In eight childhood ALL patients of whom a rich bone marrow could be obtained despite of BMN at other sites, the median percentage of lymphoblasts was 80% (range 72%-95%). This is not different from the initial percentage of lymphoblasts seen at diagnosis of ALL without BMN.110 In 18 patients with solid tumors of whom survival data were available, survival time was short.
Most patients with solid tumor and BMN had widespread metastasis and involvement of the bone marrow. Thus, BMN in a patient with a solid tumor seems to be a sign of generalized disease and predicts a short survival.
In six patients with sickle cell disease, BMN resolved and hematopoietic recovery was proven during a follow-up period that ranged from 1 to 10 months. Five of 12 patients with BMN due to infection, drug therapy, or other underlying disorders died in the first month after a diagnosis of BMN was made.
Although available data do not allow to prove or deny that BMN is an independent poor prognostic factor, this study suggests that BMN is not always an ominous sign and that vigorous supportive care together with disease specific treatment must be continued to permit adequate time for spontaneous recovery of the normal hematopoietic tissue.

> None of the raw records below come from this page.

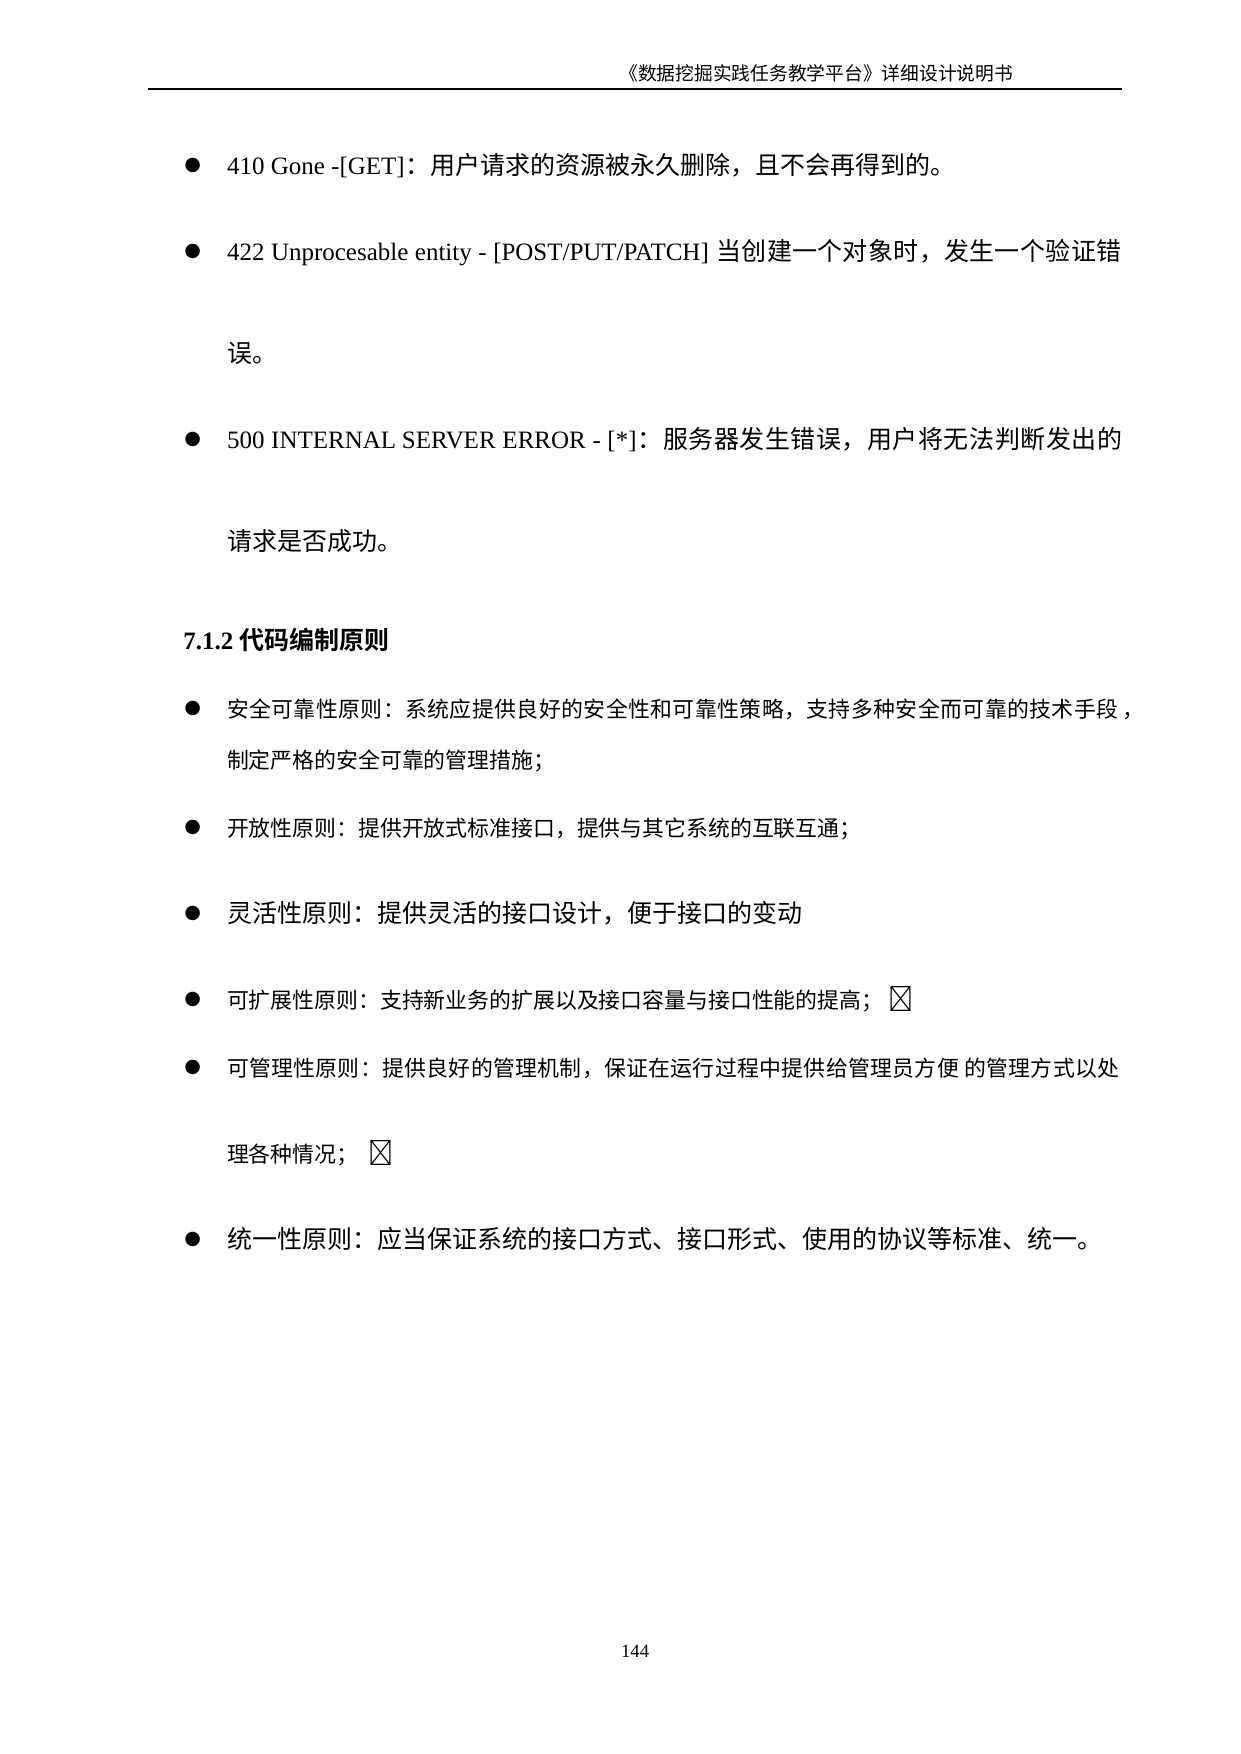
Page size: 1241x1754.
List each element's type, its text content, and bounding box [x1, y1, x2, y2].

list 安全可靠性原则：系统应提供良好的安全性和可靠性策略，支持多种安全而可靠的技术手段，制定严格的安全可靠的管理措施； [183, 691, 1122, 776]
list 灵活性原则：提供灵活的接口设计，便于接口的变动 [183, 878, 1122, 946]
list 500 INTERNAL SERVER ERROR - [*]：服务器发生错误，用户将无法判断发出的请求是否成功。 [183, 404, 1122, 574]
list 统一性原则：应当保证系统的接口方式、接口形式、使用的协议等标准、统一。 [183, 1204, 1122, 1272]
list 410 Gone -[GET]：用户请求的资源被永久删除，且不会再得到的。 [183, 130, 1122, 198]
list 422 Unprocesable entity - [POST/PUT/PATCH] 当创建一个对象时，发生一个验证错误。 [183, 216, 1122, 386]
list 可管理性原则：提供良好的管理机制，保证在运行过程中提供给管理员方便 的管理方式以处理各种情况；  [183, 1050, 1122, 1186]
subtitle 代码编制原则 [183, 604, 1122, 672]
list 开放性原则：提供开放式标准接口，提供与其它系统的互联互通； [183, 792, 1122, 859]
list 可扩展性原则：支持新业务的扩展以及接口容量与接口性能的提高；  [183, 964, 1122, 1032]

Transfusions of red blood cells and platelets must be given as long as cytopenia is a problem. Adequate antibiotic treatment must be started immediately when there is suspicion of infection. In sickle cell disease, hydration, alkalinization, and oxygen are necessary supportive measures. When an underlying malignancy is found, chemotherapy must be started as soon as possible.
The diagnosis of BMN is made by the typical cytologic findings on bone marrow aspirate and/or the striking histologic picture on trephine biopsy. This cytohistologic diagnosis correlates best with the clinical findings when necrosis is extensive.

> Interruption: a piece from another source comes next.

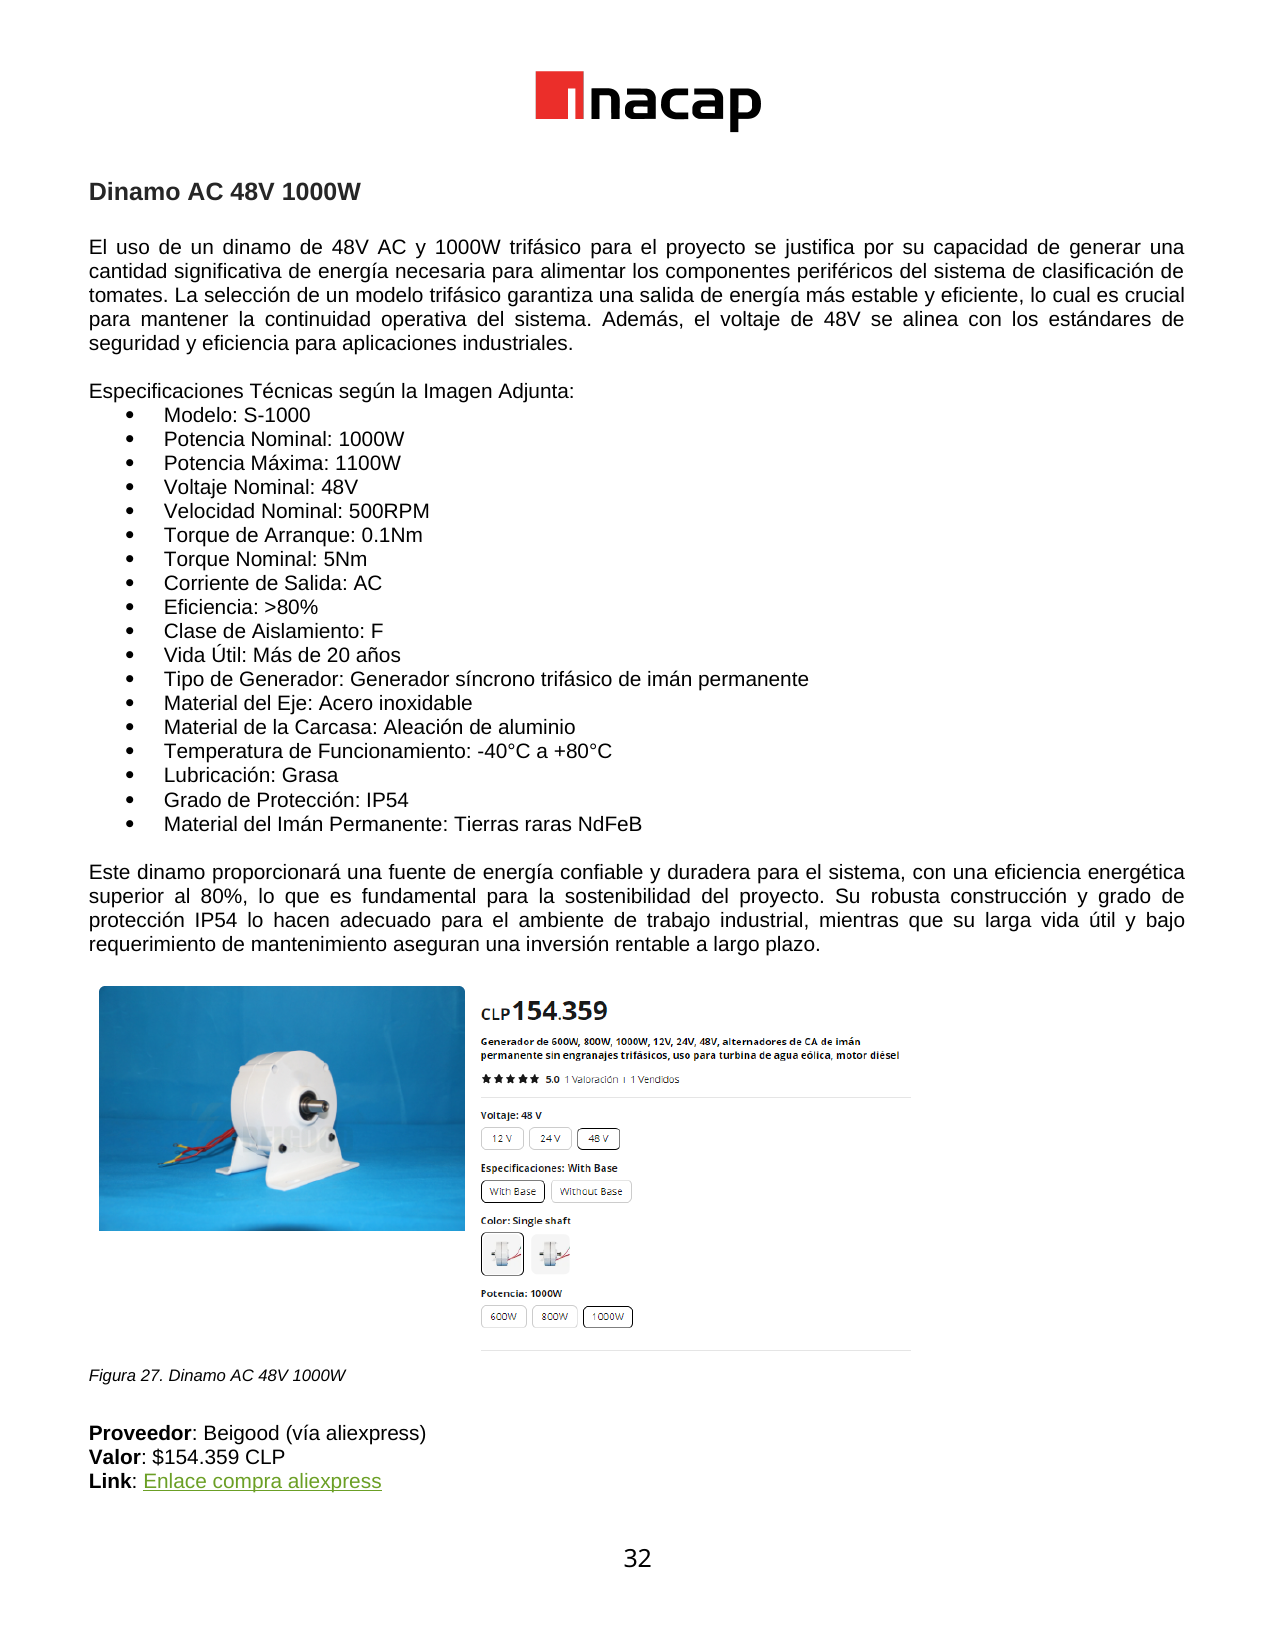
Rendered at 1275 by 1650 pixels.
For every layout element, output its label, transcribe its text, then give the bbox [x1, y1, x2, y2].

Bone pain (75%) and fever (68.5%) are the most important symptoms, whereas anemia (91%) and thrombopenia (78%) are the most frequent hematologic abnormalities. A leukoerythroblastic picture often is observed (51%) whereas the white blood cell count can change in any direction. These and other recurrent laboratory findings, however, are not specific because they can be caused by the underlying illness. In BMN, the nature of bone pain is, however, more intense and debilitating.
An underlying malignancy was noted in 90% of the patients. Most frequent were hematologic neoplasias (60%), whereas solid tumors were seen in 30% of the cases. Bone marrow necrosis can develop before the diagnosis of these malignancies, after chemotherapy or at the time of recurrence. Sickle cell disease was the most common nonmalignant condition underlying BMN (6 of 22 patients).
Furthermore, sepsis and certain drugs were mentioned in case reports as a possible causes of BMN, although there was often a concomitant malignancy. Tissue hypoxemia after failure of the microcirculation can be considered as the most important mechanism in developing necrosis of the bone marrow, irrespective of the underlying condition.
Given the high rate of malignancies, an extensive search for neoplastic disease is justified whenever BMN is diagnosed. Multiple bone marrow aspirates or biopsies at different places may be required for the evaluation of viable bone marrow. Scanning or MRI of the bone marrow is helpful in finding places of nonnecrotic tissue and in determining optimal puncture sites. Pancytopenia and embolic processes are the major complications of BMN, and should be managed with supportive measures until treatment for the underlying disorder is effective.
Survival generally depends on the prognosis of the underlying disease. When the necrosis resolves, repopulation of the bone marrow cavity with normal hematopoietic cells is seen, leaving small fibrotic scars.